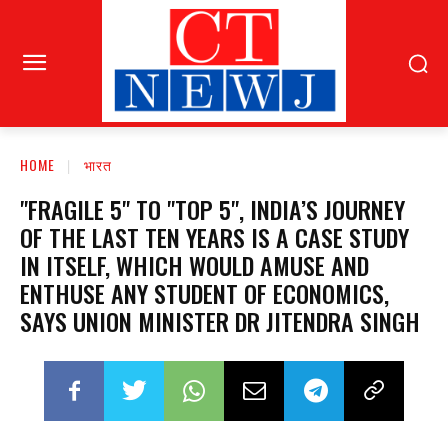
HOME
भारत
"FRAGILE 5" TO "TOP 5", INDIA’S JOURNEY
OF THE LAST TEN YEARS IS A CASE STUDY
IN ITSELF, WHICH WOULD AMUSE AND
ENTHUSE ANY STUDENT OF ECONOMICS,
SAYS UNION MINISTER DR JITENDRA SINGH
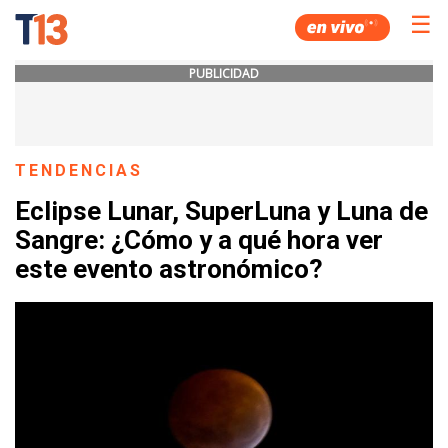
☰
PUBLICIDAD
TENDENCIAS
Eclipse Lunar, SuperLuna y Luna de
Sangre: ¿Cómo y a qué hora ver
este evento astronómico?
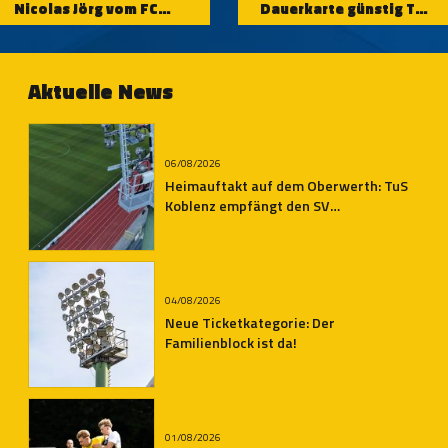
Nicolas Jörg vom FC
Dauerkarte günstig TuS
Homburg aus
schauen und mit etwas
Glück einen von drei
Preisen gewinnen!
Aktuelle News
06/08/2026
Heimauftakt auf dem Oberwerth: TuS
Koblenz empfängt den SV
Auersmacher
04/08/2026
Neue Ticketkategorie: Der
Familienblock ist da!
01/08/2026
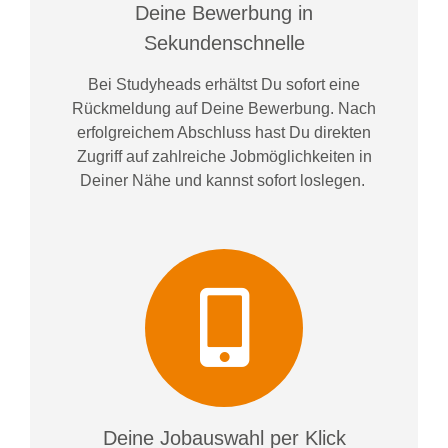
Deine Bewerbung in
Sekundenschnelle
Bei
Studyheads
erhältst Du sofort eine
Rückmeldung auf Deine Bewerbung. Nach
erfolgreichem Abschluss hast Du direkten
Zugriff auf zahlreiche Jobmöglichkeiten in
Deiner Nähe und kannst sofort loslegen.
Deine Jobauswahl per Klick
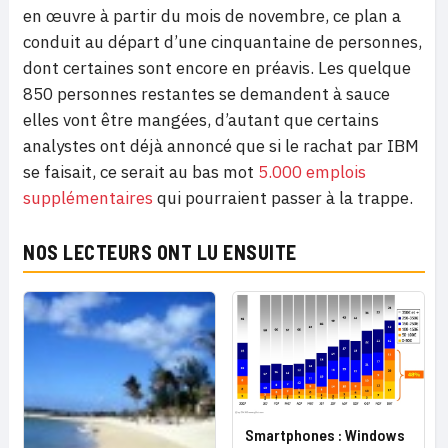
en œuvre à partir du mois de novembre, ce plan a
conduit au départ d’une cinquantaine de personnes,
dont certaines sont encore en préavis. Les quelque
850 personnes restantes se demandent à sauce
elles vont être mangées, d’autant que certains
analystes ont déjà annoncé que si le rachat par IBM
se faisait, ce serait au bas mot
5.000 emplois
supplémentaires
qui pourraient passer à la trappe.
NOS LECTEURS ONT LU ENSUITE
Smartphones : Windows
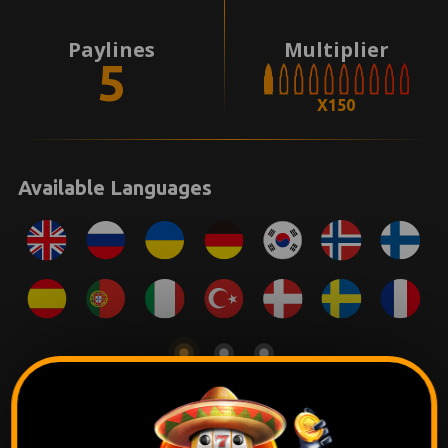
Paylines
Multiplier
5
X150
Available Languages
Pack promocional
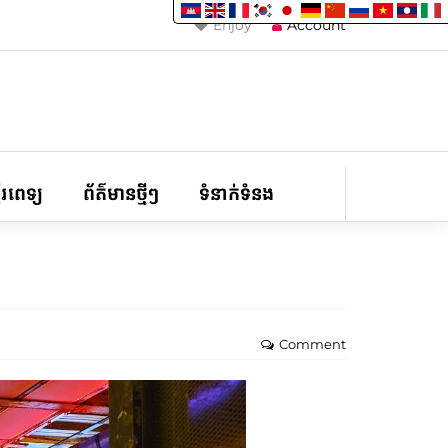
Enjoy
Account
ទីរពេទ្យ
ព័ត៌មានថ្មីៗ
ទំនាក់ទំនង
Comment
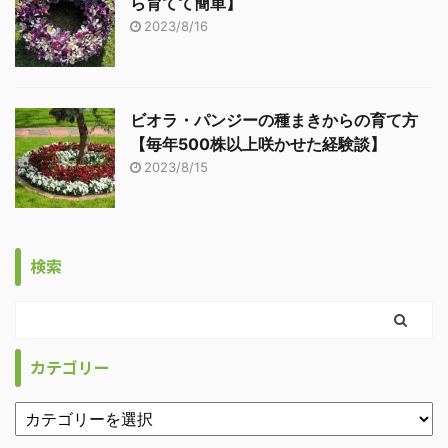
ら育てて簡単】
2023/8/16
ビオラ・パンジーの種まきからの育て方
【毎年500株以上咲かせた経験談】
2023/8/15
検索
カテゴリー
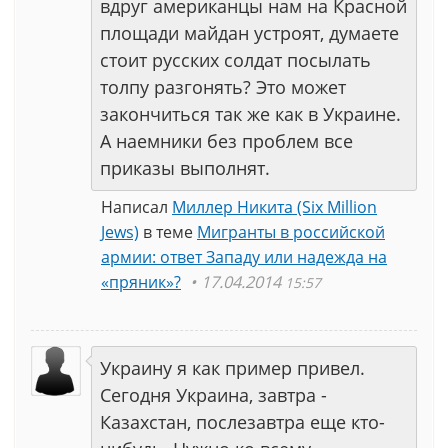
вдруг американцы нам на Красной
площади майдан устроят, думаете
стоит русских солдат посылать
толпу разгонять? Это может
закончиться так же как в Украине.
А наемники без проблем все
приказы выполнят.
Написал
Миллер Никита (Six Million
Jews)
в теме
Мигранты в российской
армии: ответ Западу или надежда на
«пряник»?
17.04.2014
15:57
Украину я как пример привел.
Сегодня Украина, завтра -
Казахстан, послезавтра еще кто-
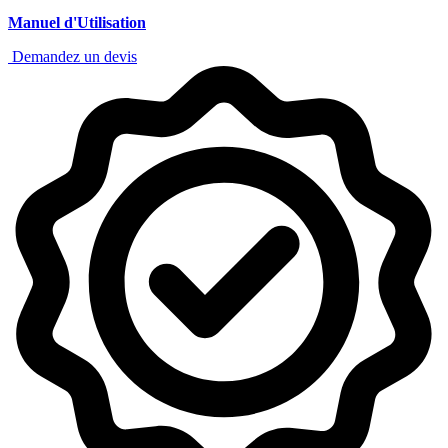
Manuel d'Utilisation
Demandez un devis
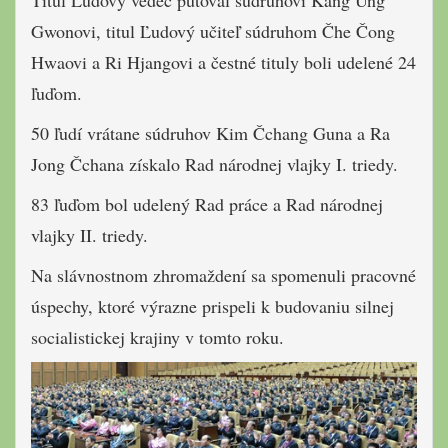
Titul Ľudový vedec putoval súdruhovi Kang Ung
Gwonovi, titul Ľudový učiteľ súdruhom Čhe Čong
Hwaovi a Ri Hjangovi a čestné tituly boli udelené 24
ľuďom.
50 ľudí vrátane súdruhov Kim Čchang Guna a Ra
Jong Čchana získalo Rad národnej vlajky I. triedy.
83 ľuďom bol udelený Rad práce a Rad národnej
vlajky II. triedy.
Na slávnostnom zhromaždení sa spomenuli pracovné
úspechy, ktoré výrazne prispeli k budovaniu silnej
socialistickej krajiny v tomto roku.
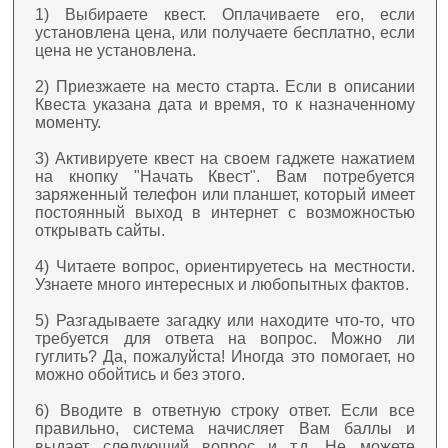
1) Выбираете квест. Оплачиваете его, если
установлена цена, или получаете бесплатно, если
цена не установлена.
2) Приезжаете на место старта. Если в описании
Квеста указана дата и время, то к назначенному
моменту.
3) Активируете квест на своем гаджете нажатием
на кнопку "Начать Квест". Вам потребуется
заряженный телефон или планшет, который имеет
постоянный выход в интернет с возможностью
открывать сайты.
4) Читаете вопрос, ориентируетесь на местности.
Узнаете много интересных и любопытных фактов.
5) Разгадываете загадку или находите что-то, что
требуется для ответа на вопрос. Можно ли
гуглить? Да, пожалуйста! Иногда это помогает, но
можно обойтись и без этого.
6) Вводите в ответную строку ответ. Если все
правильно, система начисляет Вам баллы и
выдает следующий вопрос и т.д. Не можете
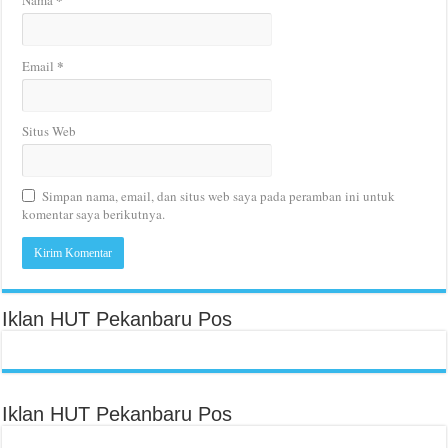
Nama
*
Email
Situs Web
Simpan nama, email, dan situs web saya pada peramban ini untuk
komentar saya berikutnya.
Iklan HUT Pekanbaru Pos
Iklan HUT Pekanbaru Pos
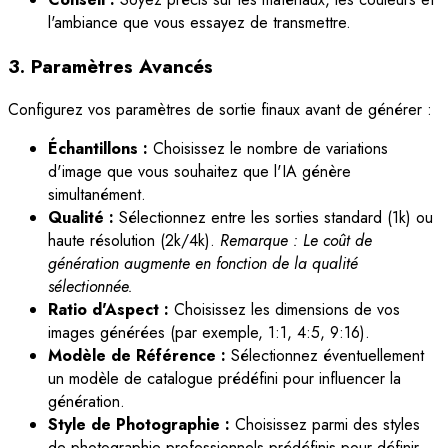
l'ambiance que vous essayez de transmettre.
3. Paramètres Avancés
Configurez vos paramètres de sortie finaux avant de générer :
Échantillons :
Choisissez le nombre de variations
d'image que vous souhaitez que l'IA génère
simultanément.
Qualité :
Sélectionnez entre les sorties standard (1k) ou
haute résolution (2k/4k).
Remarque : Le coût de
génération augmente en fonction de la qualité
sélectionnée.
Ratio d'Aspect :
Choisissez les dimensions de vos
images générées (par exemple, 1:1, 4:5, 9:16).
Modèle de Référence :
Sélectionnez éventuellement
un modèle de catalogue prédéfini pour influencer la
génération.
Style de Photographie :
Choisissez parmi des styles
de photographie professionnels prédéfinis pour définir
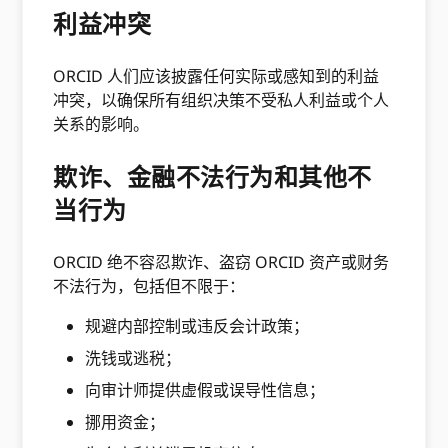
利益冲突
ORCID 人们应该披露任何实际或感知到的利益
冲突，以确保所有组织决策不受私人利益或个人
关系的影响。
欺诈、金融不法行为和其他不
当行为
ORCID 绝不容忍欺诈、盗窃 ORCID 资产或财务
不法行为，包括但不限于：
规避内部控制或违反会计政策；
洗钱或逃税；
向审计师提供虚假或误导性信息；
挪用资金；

******

▶ [Directions for this task] Copy every line of text in the material above without any changes, leaving out the pictures.

▶ [Problem solution]
HOME
भारत
"FRAGILE 5" TO "TOP 5", INDIA’S JOURNEY
OF THE LAST TEN YEARS IS A CASE STUDY
IN ITSELF, WHICH WOULD AMUSE AND
ENTHUSE ANY STUDENT OF ECONOMICS,
SAYS UNION MINISTER DR JITENDRA SINGH
☰
PUBLICIDAD
TENDENCIAS
Eclipse Lunar, SuperLuna y Luna de
Sangre: ¿Cómo y a qué hora ver
este evento astronómico?
Nicolas Jörg vom FC
Dauerkarte günstig TuS
Homburg aus
schauen und mit etwas
Glück einen von drei
Preisen gewinnen!
Aktuelle News
06/08/2026
Heimauftakt auf dem Oberwerth: TuS
Koblenz empfängt den SV
Auersmacher
04/08/2026
Neue Ticketkategorie: Der
Familienblock ist da!
01/08/2026
Deine Bewerbung in
Sekundenschnelle
Bei
Studyheads
erhältst Du sofort eine
Rückmeldung auf Deine Bewerbung. Nach
erfolgreichem Abschluss hast Du direkten
Zugriff auf zahlreiche Jobmöglichkeiten in
Deiner Nähe und kannst sofort loslegen.
Deine Jobauswahl per Klick
en œuvre à partir du mois de novembre, ce plan a
conduit au départ d’une cinquantaine de personnes,
dont certaines sont encore en préavis. Les quelque
850 personnes restantes se demandent à sauce
elles vont être mangées, d’autant que certains
analystes ont déjà annoncé que si le rachat par IBM
se faisait, ce serait au bas mot
5.000 emplois
supplémentaires
qui pourraient passer à la trappe.
NOS LECTEURS ONT LU ENSUITE
Smartphones : Windows
Paylines
Multiplier
5
X150
Available Languages
Pack promocional
Enjoy
Account
ទីរពេទ្យ
ព័ត៌មានថ្មីៗ
ទំនាក់ទំនង
Comment
ら育てて簡単】
2023/8/16
ビオラ・パンジーの種まきからの育て方
【毎年500株以上咲かせた経験談】
2023/8/15
検索
カテゴリー
вдруг американцы нам на Красной
площади майдан устроят, думаете
стоит русских солдат посылать
толпу разгонять? Это может
закончиться так же как в Украине.
А наемники без проблем все
приказы выполнят.
Написал
Миллер Никита (Six Million
Jews)
в теме
Мигранты в российской
армии: ответ Западу или надежда на
«пряник»?
17.04.2014
15:57
Украину я как пример привел.
Сегодня Украина, завтра -
Казахстан, послезавтра еще кто-
Manuel d'Utilisation
Demandez un devis
Titul Ľudový vedec putoval súdruhovi Kang Ung
Gwonovi, titul Ľudový učiteľ súdruhom Čhe Čong
Hwaovi a Ri Hjangovi a čestné tituly boli udelené 24
ľuďom.
50 ľudí vrátane súdruhov Kim Čchang Guna a Ra
Jong Čchana získalo Rad národnej vlajky I. triedy.
83 ľuďom bol udelený Rad práce a Rad národnej
vlajky II. triedy.
Na slávnostnom zhromaždení sa spomenuli pracovné
úspechy, ktoré výrazne prispeli k budovaniu silnej
socialistickej krajiny v tomto roku.
1) Выбираете квест. Оплачиваете его, если
установлена цена, или получаете бесплатно, если
цена не установлена.
2) Приезжаете на место старта. Если в описании
Квеста указана дата и время, то к назначенному
моменту.
3) Активируете квест на своем гаджете нажатием
на кнопку "Начать Квест". Вам потребуется
заряженный телефон или планшет, который имеет
постоянный выход в интернет с возможностью
открывать сайты.
4) Читаете вопрос, ориентируетесь на местности.
Узнаете много интересных и любопытных фактов.
5) Разгадываете загадку или находите что-то, что
требуется для ответа на вопрос. Можно ли
гуглить? Да, пожалуйста! Иногда это помогает, но
можно обойтись и без этого.
6) Вводите в ответную строку ответ. Если все
правильно, система начисляет Вам баллы и
выдает следующий вопрос и т.д. Не можете
Nama
*
Email
Situs Web
Simpan nama, email, dan situs web saya pada peramban ini untuk
komentar saya berikutnya.
Iklan HUT Pekanbaru Pos
Iklan HUT Pekanbaru Pos
l'ambiance que vous essayez de transmettre.
3. Paramètres Avancés
Configurez vos paramètres de sortie finaux avant de générer :
Échantillons :
Choisissez le nombre de variations
d'image que vous souhaitez que l'IA génère
simultanément.
Qualité :
Sélectionnez entre les sorties standard (1k) ou
haute résolution (2k/4k).
Remarque : Le coût de
génération augmente en fonction de la qualité
sélectionnée.
Ratio d'Aspect :
Choisissez les dimensions de vos
images générées (par exemple, 1:1, 4:5, 9:16).
Modèle de Référence :
Sélectionnez éventuellement
un modèle de catalogue prédéfini pour influencer la
génération.
Style de Photographie :
Choisissez parmi des styles
de photographie professionnels prédéfinis pour définir
利益冲突
ORCID 人们应该披露任何实际或感知到的利益
冲突，以确保所有组织决策不受私人利益或个人
关系的影响。
欺诈、金融不法行为和其他不
当行为
ORCID 绝不容忍欺诈、盗窃 ORCID 资产或财务
不法行为，包括但不限于：
规避内部控制或违反会计政策；
洗钱或逃税；
向审计师提供虚假或误导性信息；
挪用资金；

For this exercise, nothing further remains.